More amused than annoyed that the second shot is a miss, Jennifer stretches her lips into a grin. "That's a cute look. Keep it." The would-be weapon is lowered to Jennifer's side; her other hand loosely wraps its fingers around her hip.

"I wouldn't care even if you were Xavier's daughter. My job is to turn the lanky nerds into confident and independent thinkers, and give trouble-makers like you a much needed attitude adjustment. You will see me as an enemy, first. But the starting chain of events that will change that starts today." Tossing a glance towards the drenched homework, Jennifer tsks, "Anyone else, you'd be in front of Xavier. A long-winded talk, detention, possibly re-doing the course all together."

"Like I said, I am the one person in this school that doesn't want you fail. More than you. More than Xavier. So, what I am going to do is, go to him myself and try to convince him that I can fix this stupid mistake of yours. And I am going to fix it by assigning extracurricular Danger Room sessions." A purposeful pause is added before the next bit is enunciated slowly. "With Ivan."

There are sooo many possible responses to make. About 99% of them are disallowed by the rules of She Who Holds the Water-Gun. This leads to a long, long silence while Shelby looks sea-green murder up at the woman before her. "You /are/ fu--crazy," she growls--actually /growls/. Like...well, like a pissed-off cat. Who's been shot with a stream of water more than once and is now backed into a corner. Jennifer is right about the enemy part! Whether that will change...

"You can't do that! I don't /got/ an offensive power like the rest!" she yowls when her sentence is heard. "You can't put me in a room with /Ivan/ either! Nuh uh, no way. You are one fucking psycho bitch and /I'm/ gonna go see the Professor 'cause this is /not fair/." There is a hint of her phobia driving her into this, enough that it sends her out of the seat and pelting for the door. Go ahead, shoot her! She's forgotten about the gun!

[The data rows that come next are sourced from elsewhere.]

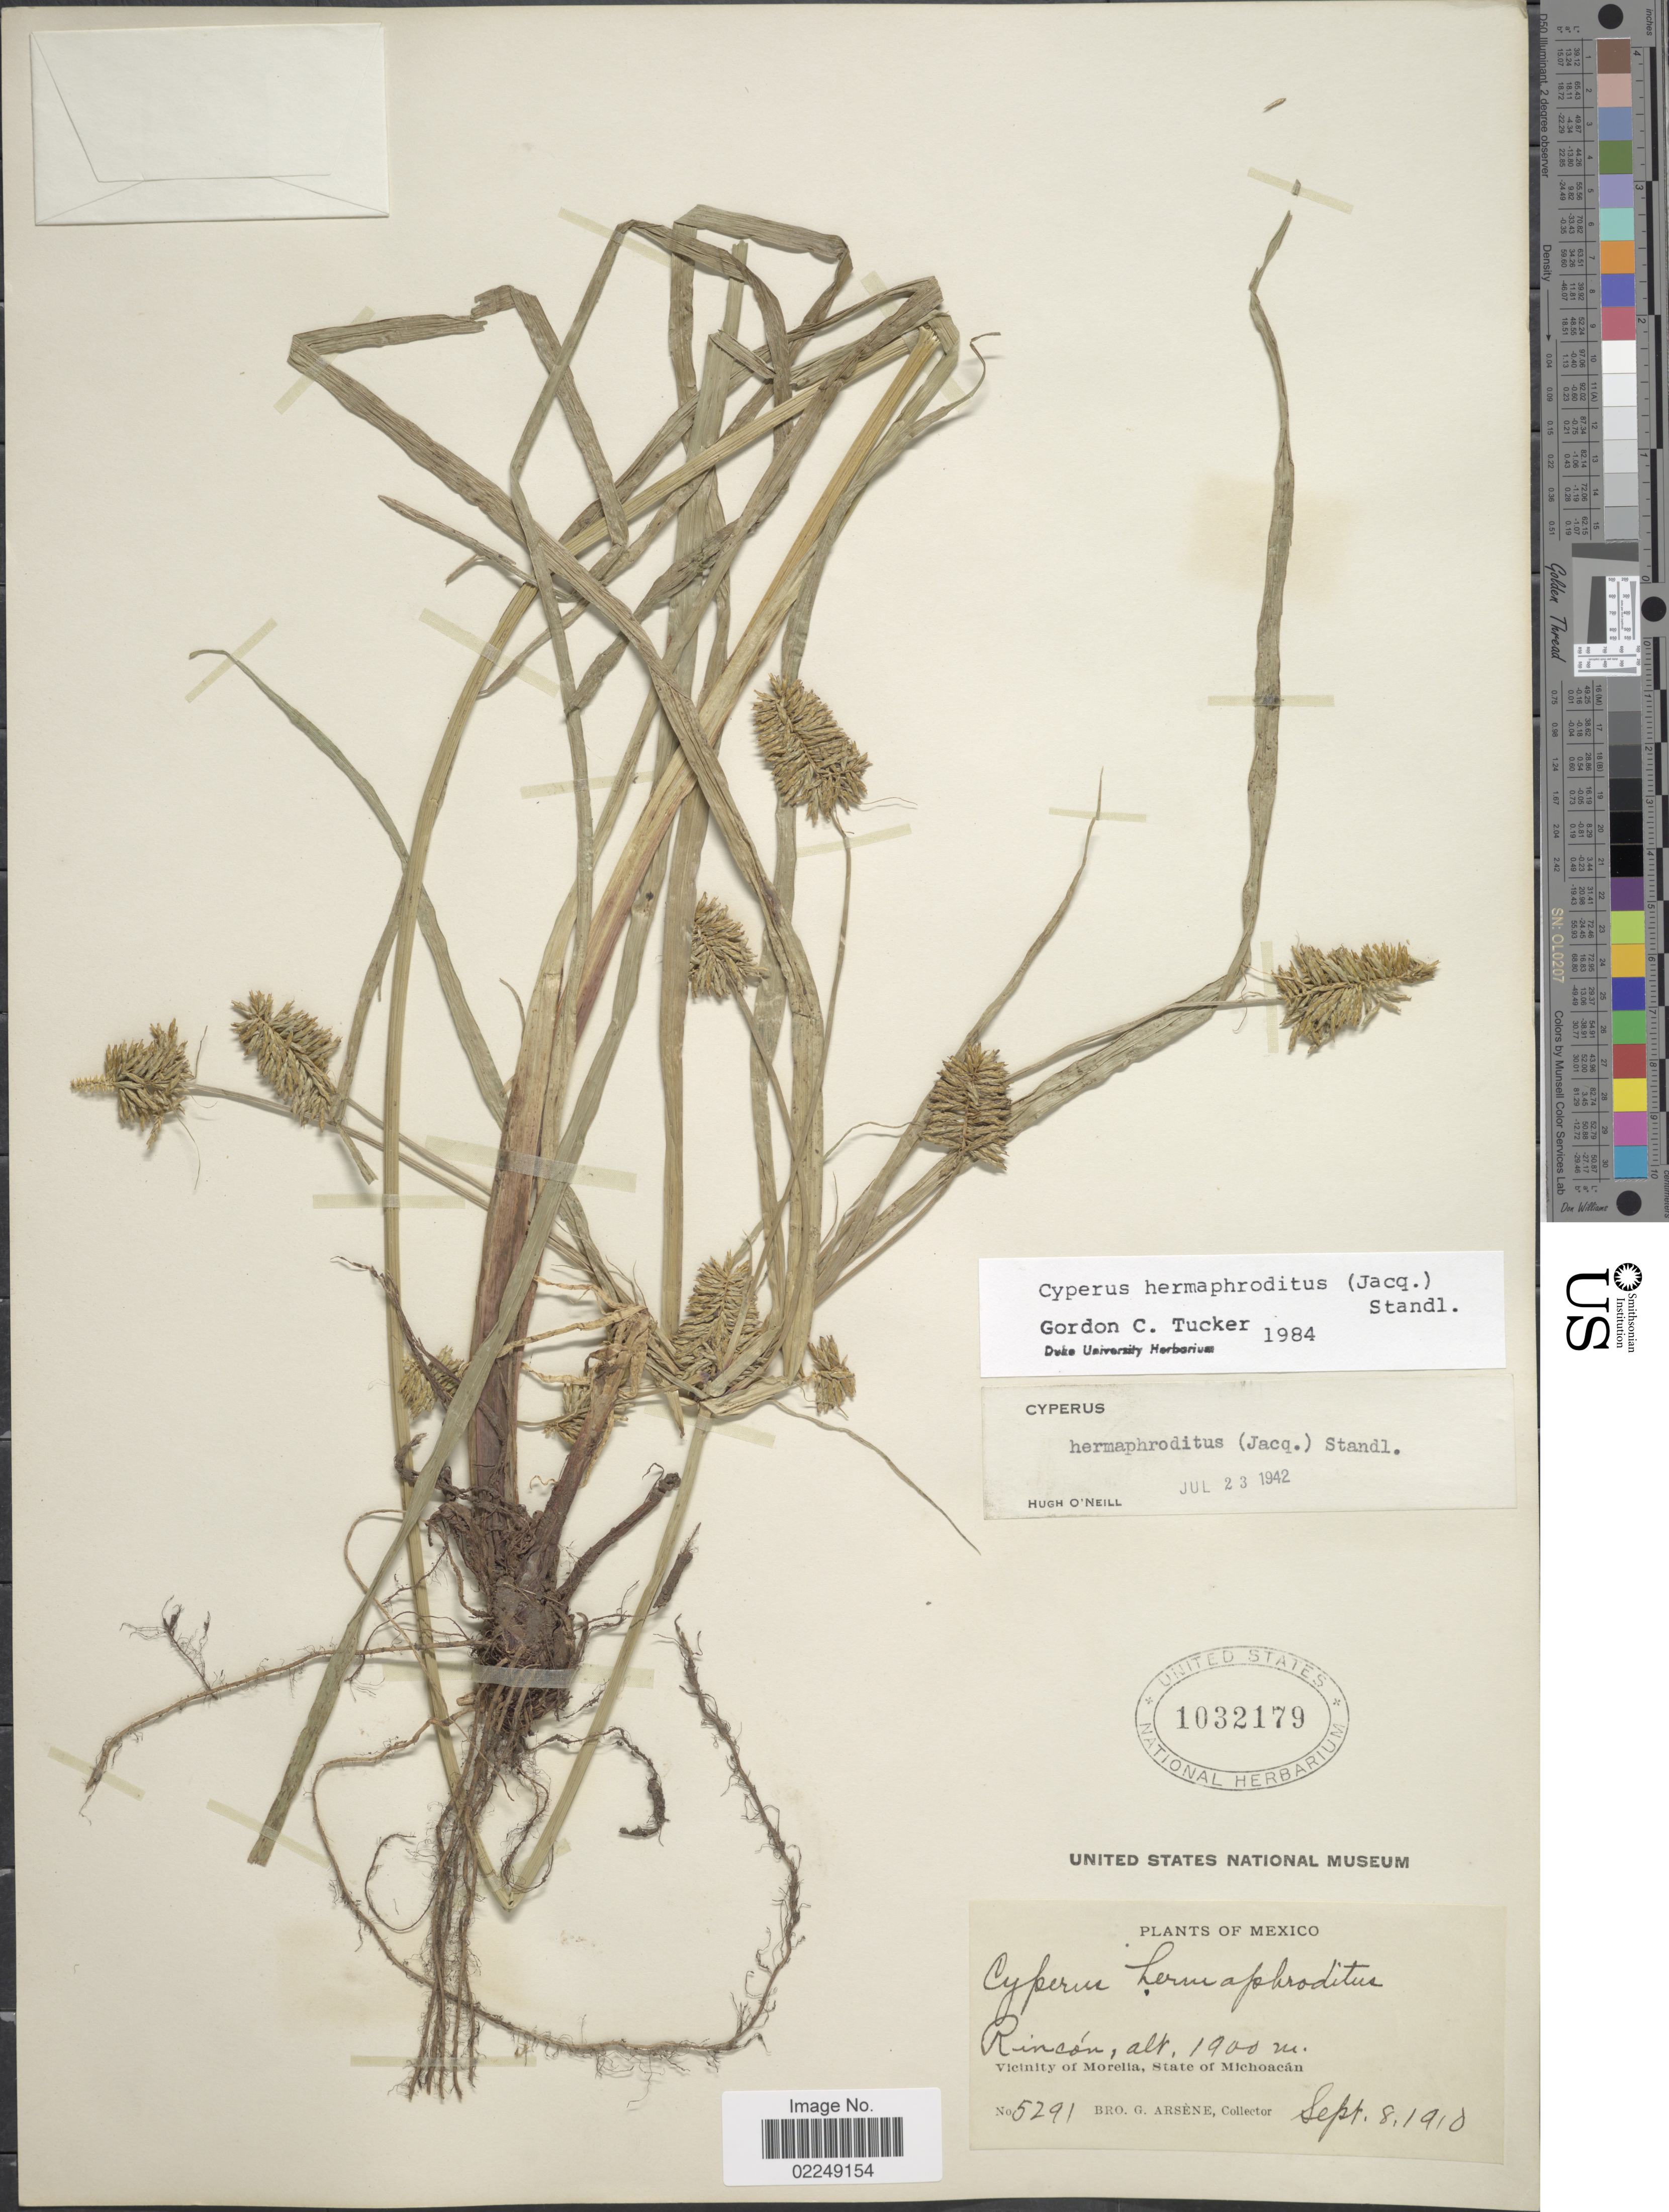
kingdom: Plantae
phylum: Tracheophyta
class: Liliopsida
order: Poales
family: Cyperaceae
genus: Cyperus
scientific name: Cyperus hermaphroditus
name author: (Jacq.) Standl.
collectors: Bro. G. Arsène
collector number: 5291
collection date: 1910-09-08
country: Mexico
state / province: Michoacán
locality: Rincon, Vicinity of Morelia, State of Michoacan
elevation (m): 1900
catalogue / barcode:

Watching Shelby rise and head for the door, Jennifer turns her back to the desk and leans against it casually. By the looks of it, she is a touch disappointed that Shelby has decided to run off, albeit she veils any actual emotion behind a veil of disapproval. "Ivan won't have his bugs and spiders with him", she informs the fleeing teen. "You will /have/ to redo Power and Social Responsibility, probably alongside a younger generation of nerds. I am giving you the unique chance to cheat the punishment of /cheating/."

Although it depends on Shelby's speed, it's likely the fiery-haired teenager would by the door by now. "Xavier won't." At this point, Jennifer ignores Shelby, seemingly assuming that her words will not stop Shelby. The drenched homework is grabbed and carried towards the teacher desk.

Shelby /is/ fast. She is by the door. But there she stops--assured of a rapid exit seems to make her more willing to listen, at least. With her hand on the doorknob, she turns to glare at the older woman. "You think I'm gonna get all wet and grateful 'cause you're throwing me in the Danger Room, you got another thing coming." But...she doesn't argue having to go. "I got detention," she grumbles immediately instead, twisting the door open to make good on that escape she'd bolted towards.